As you’d guess, Alto Paraíso has its problems, some more serious than others. There is a surplus of ayurveda experts and Reiki practitioners attracted by the healing energies but still waiting for the therapist-client ratio to tilt in their favor. And there’s the predictable overload of conspiracy theorists and unwashed rebels without a cause. “In a town like this you are always going to find people who are lost,” says dancer-filmmaker-healer Kathi von Koerber, who lives here part-time with her partner, Colombian shaman Hernando Villa. “They don’t know why they’re there. They’re just there.” Brazil’s crack problem has also made its way to the town, resulting in a spike in robberies.

But the newcomers continue to stream in, some to build safe havens in preparation for the 2012 apocalypse prophesied by the Mayans; others simply to join the back-to-the-land movement. “There are a lot of intelligent people realizing that the world is a mess and that things need to change,” says von Koerber. In the coming months, zoologist Marianne Soisalo is opening Eco Nois, a large environmental center complete with exhibit space and a raw-food café, and Daniela Shook, a former model from São Paulo, is planning to add upscale accommodations at the town spa, Mandala.

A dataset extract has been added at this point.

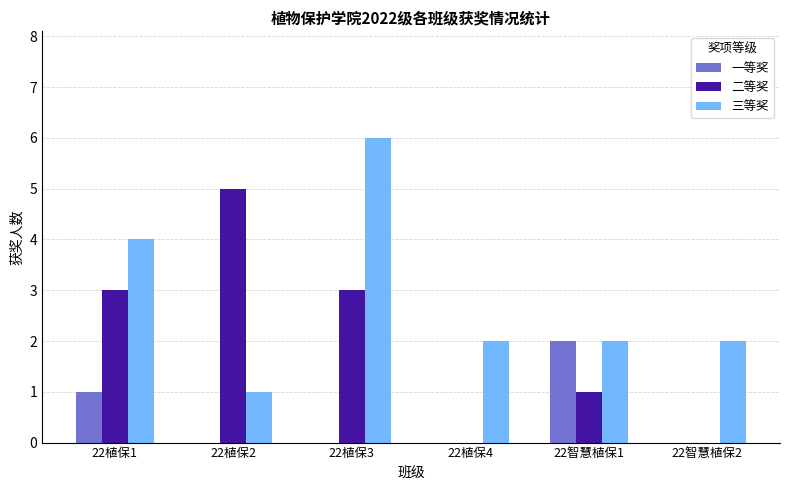

The value of 一等奖 at 22植保3 is -1. True or false?

False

You can tell a lot about a place by the words you pick up in the local language while visiting. After a week in Alto Paraíso—okay, two weeks; I extended my stay following the toucan incident—my Portuguese repertoire includes periquito (parakeet), miracao (head trip), desenvolvimento sustenável (sustainable development), and As respostas a suas perguntas ja estao dentro de voce (The answers to your questions are already within you). That last line was another pronouncement of Catarina of the Waterfalls. She said it like she really meant it.